In seinem Krieg gegen den internationalen Jihad hat das amerikanische Sicherheitsestablishment innert weniger Wochen drei schwerwiegende Schläge einstecken müssen. Zuerst ermordete der muslimische Psychiater Major Nidal Malik Hasan in Fort Hood zwölf US-Soldaten, dann scheiterte ein Selbstmordattentat gegen Flug 253 der Northwest-Delta nach Detroit nur knapp, und schliesslich wurden sieben CIA-Geheimdienstler durch einen von einem jordanischen Offizier gelenkten Doppelagenten umgebracht. Bei allen drei Zwischenfällen haben die Verbrecher ein amerikanisches Ziel ins Visier genommen – Militärbasen und ein Flugzeug.
Gefährliches Szenario
Diese Reihe von Pannen war deutlich im Gesicht von US-Präsident Barack Obama erkennbar, als er an einer Pressekonferenz Entschlossenheit markieren wollte, effektiv aber machtlos und frustriert erschien.

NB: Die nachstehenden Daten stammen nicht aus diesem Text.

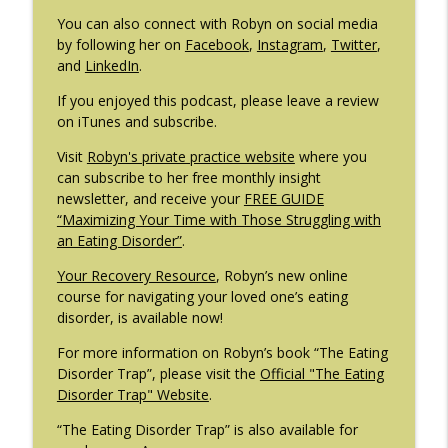
You can also connect with Robyn on social media
by following her on
Facebook
,
Instagram
,
Twitter
,
and
LinkedIn
.
If you enjoyed this podcast, please leave a review
on iTunes and subscribe.
Visit
Robyn's private practice website
where you
can subscribe to her free monthly insight
newsletter, and receive your
FREE GUIDE
“Maximizing Your Time with Those Struggling with
an Eating Disorder”
.
Your Recovery Resource
, Robyn’s new online
course for navigating your loved one’s eating
disorder, is available now!
For more information on Robyn’s book “The Eating
Disorder Trap”, please visit the
Official "The Eating
Disorder Trap" Website
.
“The Eating Disorder Trap” is also available for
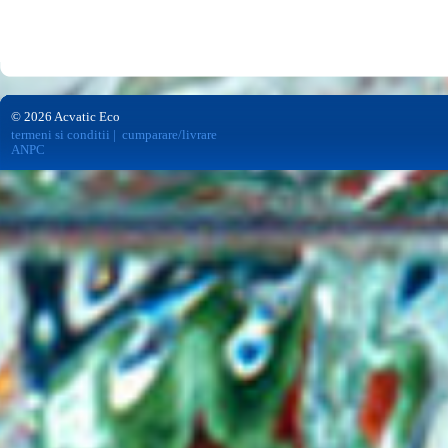
© 2026 Acvatic Eco
termeni si conditii
|
cumparare/livrare
ANPC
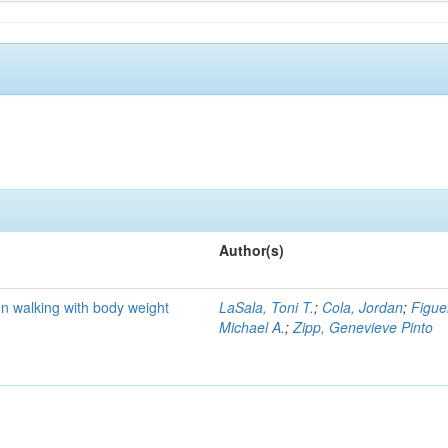
Author(s)
n walking with body weight
LaSala, Toni T.
;
Cola, Jordan
;
Figue
Michael A.
;
Zipp, Genevieve Pinto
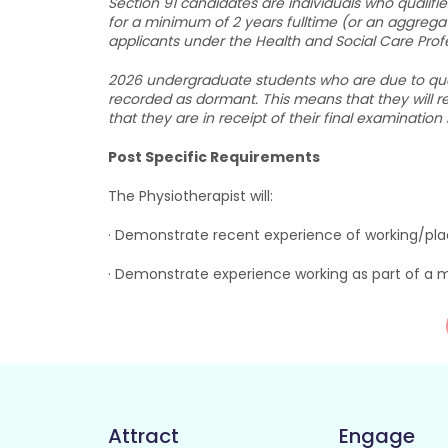
Section 91 candidates are individuals who qualif
for a minimum of 2 years fulltime (or an aggrega
applicants under the Health and Social Care Profe
2026 undergraduate students who are due to qualif
recorded as dormant. This means that they will re
that they are in receipt of their final examination
Post Specific Requirements
The Physiotherapist will:
· Demonstrate recent experience of working/pla
· Demonstrate experience working as part of a m
Attract
Engage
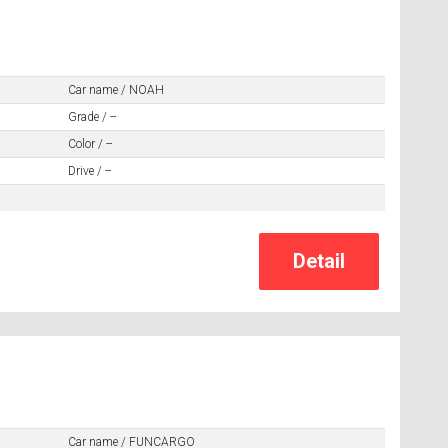
Car name / NOAH
Grade / --
Color / --
Drive / --
Car name / FUNCARGO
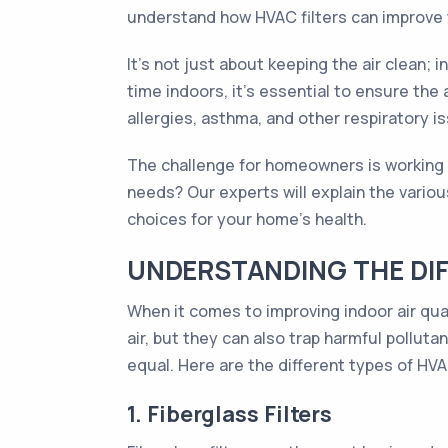
understand how HVAC filters can improve t
It's not just about keeping the air clean; 
time indoors, it's essential to ensure the
allergies, asthma, and other respiratory is
The challenge for homeowners is working ou
needs? Our experts will explain the variou
choices for your home's health.
UNDERSTANDING THE DIF
When it comes to improving indoor air qual
air, but they can also trap harmful polluta
equal. Here are the different types of HVAC
1. Fiberglass Filters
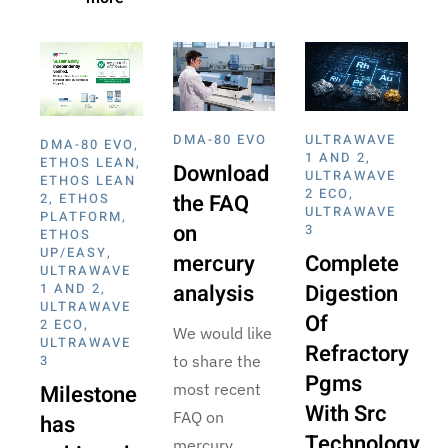
DMA-80 EVO
ULTRAWAVE
DMA-80 EVO
,
1 AND 2
,
ETHOS LEAN
,
Download
ULTRAWAVE
ETHOS LEAN
2 ECO
,
the FAQ
2
,
ETHOS
ULTRAWAVE
PLATFORM
,
on
3
ETHOS
UP/EASY
,
mercury
Complete
ULTRAWAVE
analysis
Digestion
1 AND 2
,
ULTRAWAVE
Of
2 ECO
,
We would like
ULTRAWAVE
Refractory
3
to share the
Pgms
Milestone
most recent
With Src
FAQ on
has
Technology
mercury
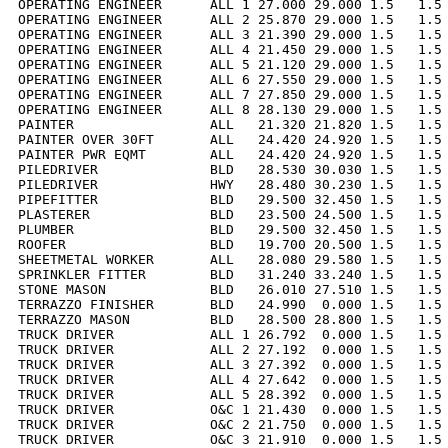
OPERATING ENGINEER      ALL 1 27.000 29.000 1.5   1.5 
OPERATING ENGINEER      ALL 2 25.870 29.000 1.5   1.5 
OPERATING ENGINEER      ALL 3 21.390 29.000 1.5   1.5 
OPERATING ENGINEER      ALL 4 21.450 29.000 1.5   1.5 
OPERATING ENGINEER      ALL 5 21.120 29.000 1.5   1.5 
OPERATING ENGINEER      ALL 6 27.550 29.000 1.5   1.5 
OPERATING ENGINEER      ALL 7 27.850 29.000 1.5   1.5 
OPERATING ENGINEER      ALL 8 28.130 29.000 1.5   1.5 
PAINTER                 ALL   21.320 21.820 1.5   1.5 
PAINTER OVER 30FT       ALL   24.420 24.920 1.5   1.5 
PAINTER PWR EQMT        ALL   24.420 24.920 1.5   1.5 
PILEDRIVER              BLD   28.530 30.030 1.5   1.5 
PILEDRIVER              HWY   28.480 30.230 1.5   1.5 
PIPEFITTER              BLD   29.500 32.450 1.5   1.5 
PLASTERER               BLD   23.500 24.500 1.5   1.5 
PLUMBER                 BLD   29.500 32.450 1.5   1.5 
ROOFER                  BLD   19.700 20.500 1.5   1.5 
SHEETMETAL WORKER       ALL   28.080 29.580 1.5   1.5 
SPRINKLER FITTER        BLD   31.240 33.240 1.5   1.5 
STONE MASON             BLD   26.010 27.510 1.5   1.5 
TERRAZZO FINISHER       BLD   24.990  0.000 1.5   1.5 
TERRAZZO MASON          BLD   28.500 28.800 1.5   1.5 
TRUCK DRIVER            ALL 1 26.792  0.000 1.5   1.5 
TRUCK DRIVER            ALL 2 27.192  0.000 1.5   1.5 
TRUCK DRIVER            ALL 3 27.392  0.000 1.5   1.5 
TRUCK DRIVER            ALL 4 27.642  0.000 1.5   1.5 
TRUCK DRIVER            ALL 5 28.392  0.000 1.5   1.5 
TRUCK DRIVER            O&C 1 21.430  0.000 1.5   1.5 
TRUCK DRIVER            O&C 2 21.750  0.000 1.5   1.5 
TRUCK DRIVER            O&C 3 21.910  0.000 1.5   1.5 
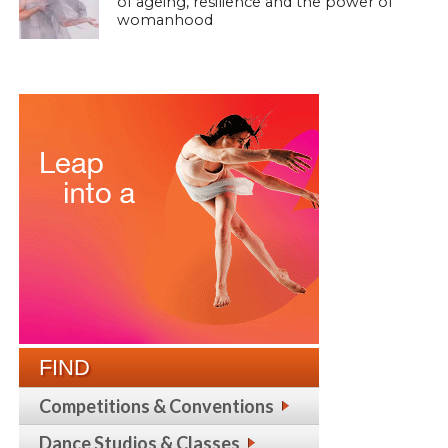
of ageing, resilience and the power of
womanhood
FIND
Competitions & Conventions
Dance Studios & Classes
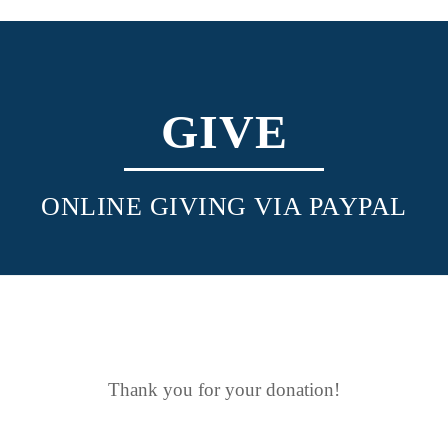
GIVE
ONLINE GIVING VIA PAYPAL
Thank you for your donation!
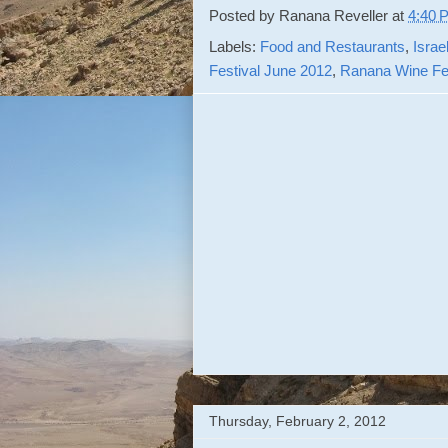
Posted by
Ranana Reveller
at
4:40 
Labels:
Food and Restaurants
,
Israe
Festival June 2012
,
Ranana Wine Fes
Thursday, February 2, 2012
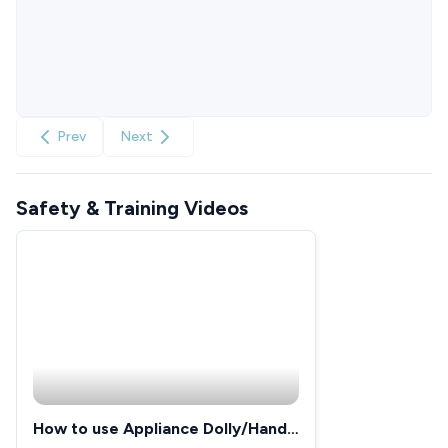
Prev
Next
Safety & Training Videos
How to use Appliance Dolly/Hand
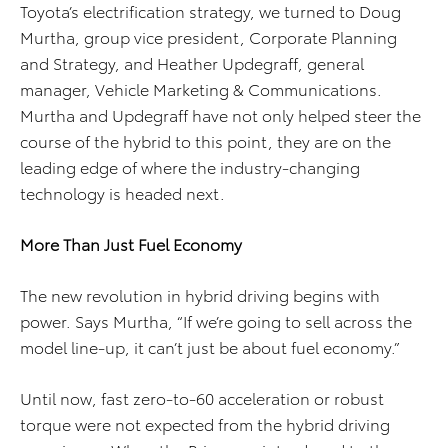
Toyota’s electrification strategy, we turned to Doug
Murtha, group vice president, Corporate Planning
and Strategy, and Heather Updegraff, general
manager, Vehicle Marketing & Communications.
Murtha and Updegraff have not only helped steer the
course of the hybrid to this point, they are on the
leading edge of where the industry-changing
technology is headed next.
More Than Just Fuel Economy
The new revolution in hybrid driving begins with
power. Says Murtha, “If we’re going to sell across the
model line-up, it can’t just be about fuel economy.”
Until now, fast zero-to-60 acceleration or robust
torque were not expected from the hybrid driving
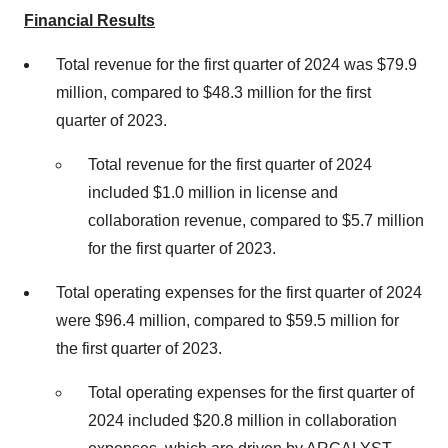
Financial Results
Total revenue for the first quarter of 2024 was $79.9
million, compared to $48.3 million for the first
quarter of 2023.
Total revenue for the first quarter of 2024
included $1.0 million in license and
collaboration revenue, compared to $5.7 million
for the first quarter of 2023.
Total operating expenses for the first quarter of 2024
were $96.4 million, compared to $59.5 million for
the first quarter of 2023.
Total operating expenses for the first quarter of
2024 included $20.8 million in collaboration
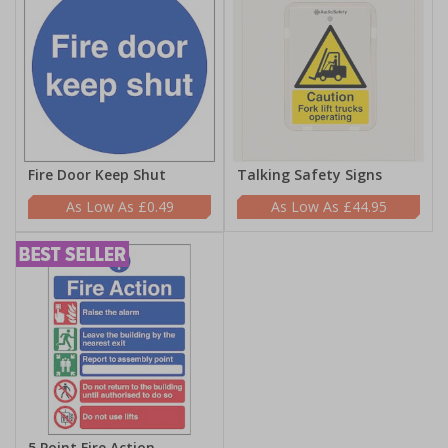
Fire Door Keep Shut
Talking Safety Signs
£0.49
£44.95
5 Point Fire Action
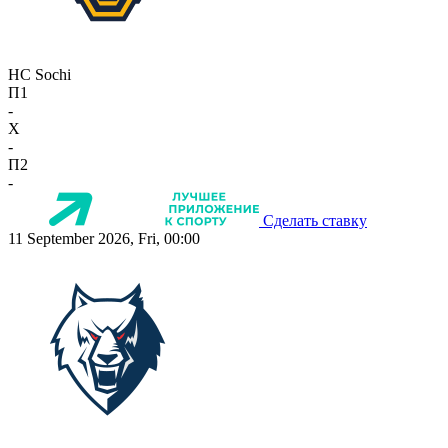
HC Sochi
П1
-
X
-
П2
-
Сделать ставку
11 September 2026, Fri, 00:00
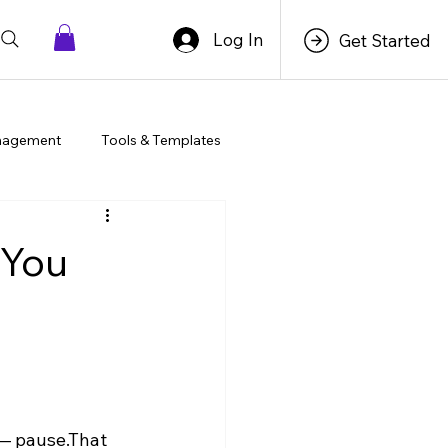
Log In
Get Started
nagement
Tools & Templates
ht & Case Studies
 You
— pause.That 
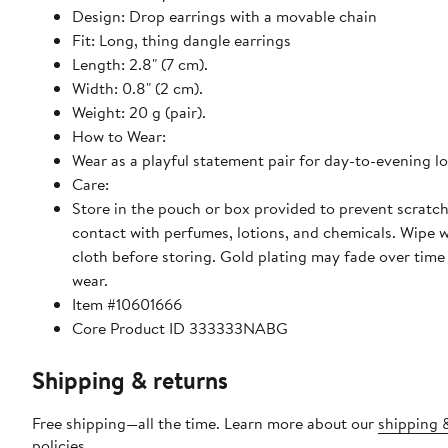
Design: Drop earrings with a movable chain
Fit: Long, thing dangle earrings
Length: 2.8" (7 cm).
Width: 0.8" (2 cm).
Weight: 20 g (pair).
How to Wear:
Wear as a playful statement pair for day-to-evening l
Care:
Store in the pouch or box provided to prevent scratc
contact with perfumes, lotions, and chemicals. Wipe w
cloth before storing. Gold plating may fade over time
wear.
Item #10601666
Core Product ID 333333NABG
Shipping & returns
Free shipping—all the time. Learn more about our
shipping 
policies
.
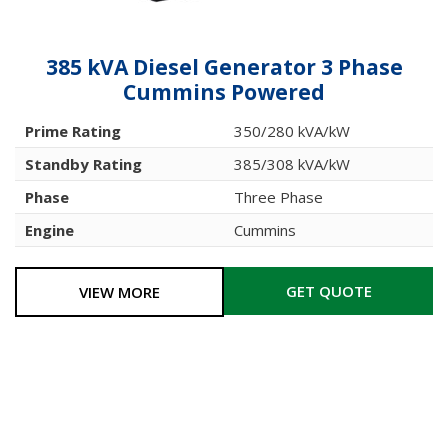
385 kVA Diesel Generator 3 Phase
Cummins Powered
Prime Rating
350/280 kVA/kW
Standby Rating
385/308 kVA/kW
Phase
Three Phase
Engine
Cummins
GET QUOTE
VIEW MORE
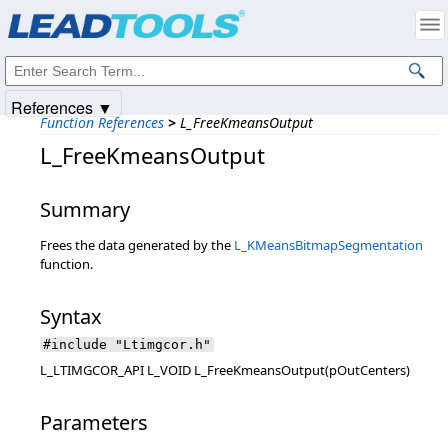
Products
|
Support
|
Contact Us
|
Intellectual Property Notices
© 1991-2025
Apryse Sofware Corp.
All Rights Reserved.
References ▼
Function References
>
L_FreeKmeansOutput
L_FreeKmeansOutput
Summary
Frees the data generated by the
L_KMeansBitmapSegmentation
function.
Syntax
#include "Ltimgcor.h"
L_LTIMGCOR_API L_VOID L_FreeKmeansOutput(pOutCenters)
Parameters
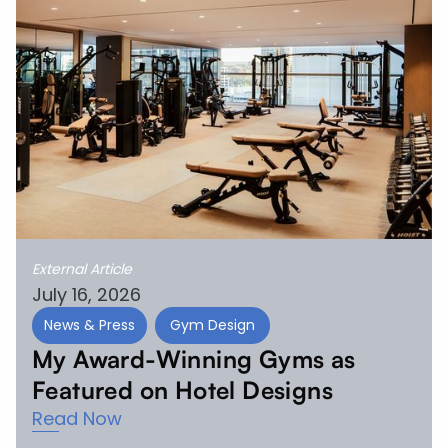
External Article
July 16, 2026
News & Press
Gym Design
My Award-Winning Gyms as
Featured on Hotel Designs
Read Now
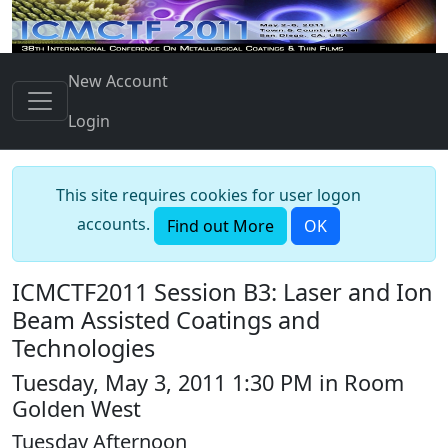
New Account
Login
This site requires cookies for user logon
accounts.
Find out More
OK
ICMCTF2011 Session B3: Laser and Ion
Beam Assisted Coatings and
Technologies
Tuesday, May 3, 2011 1:30 PM in Room
Golden West
Tuesday Afternoon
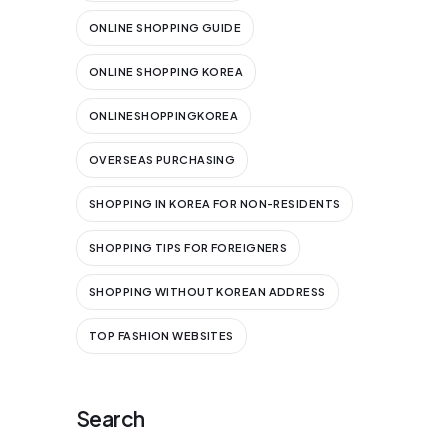
ONLINE SHOPPING GUIDE
ONLINE SHOPPING KOREA
ONLINESHOPPINGKOREA
OVERSEAS PURCHASING
SHOPPING IN KOREA FOR NON-RESIDENTS
SHOPPING TIPS FOR FOREIGNERS
SHOPPING WITHOUT KOREAN ADDRESS
TOP FASHION WEBSITES
Search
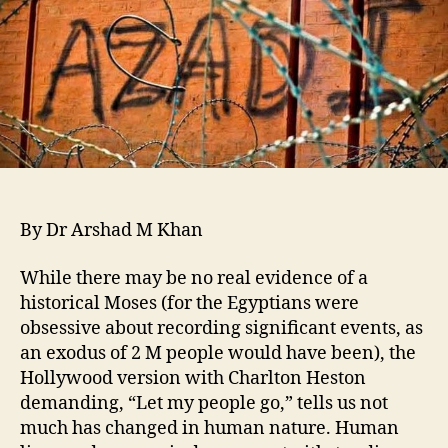
By Dr Arshad M Khan
While there may be no real evidence of a
historical Moses (for the Egyptians were
obsessive about recording significant events, as
an exodus of 2 M people would have been), the
Hollywood version with Charlton Heston
demanding, “Let my people go,” tells us not
much has changed in human nature. Human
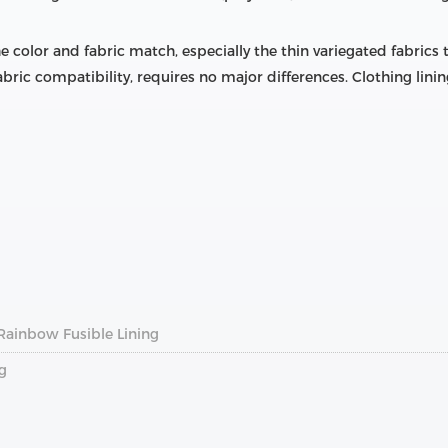
the color and fabric match, especially the thin variegated fabrics
bric compatibility, requires no major differences. Clothing linin
Rainbow Fusible Lining
g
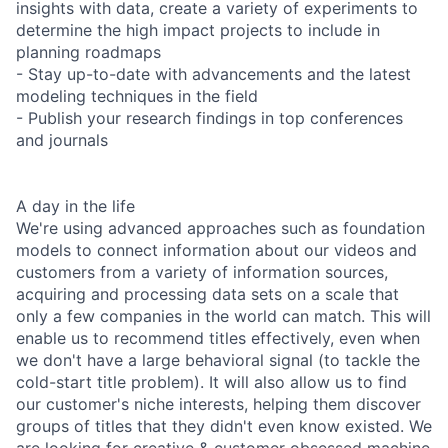
insights with data, create a variety of experiments to
determine the high impact projects to include in
planning roadmaps
- Stay up-to-date with advancements and the latest
modeling techniques in the field
- Publish your research findings in top conferences
and journals
A day in the life
We're using advanced approaches such as foundation
models to connect information about our videos and
customers from a variety of information sources,
acquiring and processing data sets on a scale that
only a few companies in the world can match. This will
enable us to recommend titles effectively, even when
we don't have a large behavioral signal (to tackle the
cold-start title problem). It will also allow us to find
our customer's niche interests, helping them discover
groups of titles that they didn't even know existed. We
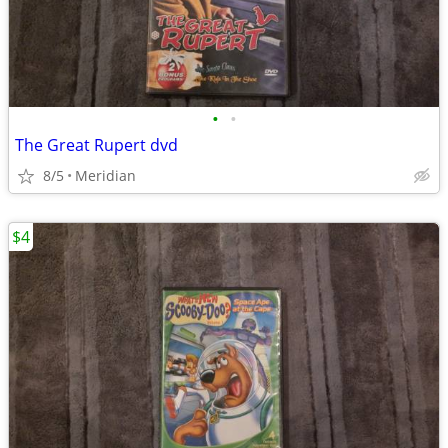
•
•
The Great Rupert dvd
8/5
Meridian
$4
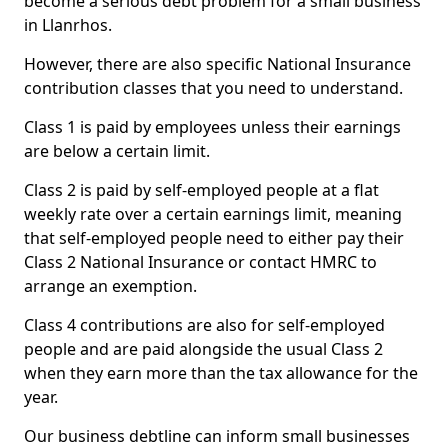
become a serious debt problem for a small business
in Llanrhos.
However, there are also specific National Insurance
contribution classes that you need to understand.
Class 1 is paid by employees unless their earnings
are below a certain limit.
Class 2 is paid by self-employed people at a flat
weekly rate over a certain earnings limit, meaning
that self-employed people need to either pay their
Class 2 National Insurance or contact HMRC to
arrange an exemption.
Class 4 contributions are also for self-employed
people and are paid alongside the usual Class 2
when they earn more than the tax allowance for the
year.
Our business debtline can inform small businesses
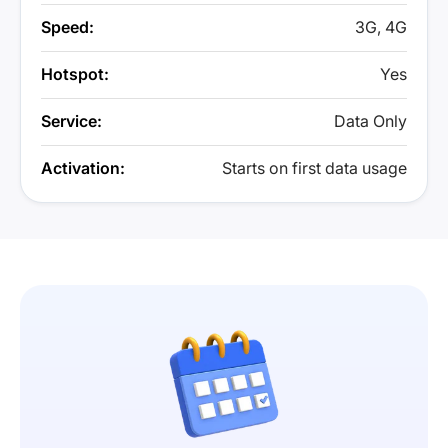
Speed:
3G, 4G
Hotspot:
Yes
Service:
Data Only
Activation:
Starts on first data usage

Zur Diskussion im Weissen Haus waren zwar jede Menge hochrangige Angehörige der Administration, aber kein Mitglied der Historischen Abteilung des State Department eingeladen. Das ist schade, hätten diese Leute doch die Aufmerksamkeit des Präsidenten und seines Personals auf erst vor einem Monat publizierte Dokumente aus der Periode der Präsidenten Richard Nixon und Gerald Ford gelenkt. Diese Unterlagen zeigen auf, in welchem Ausmass der Terror seine Erscheinungsformen ändert und vor sich hin dämmert, bis er dann mit doppelter Wucht wieder aktiv wird.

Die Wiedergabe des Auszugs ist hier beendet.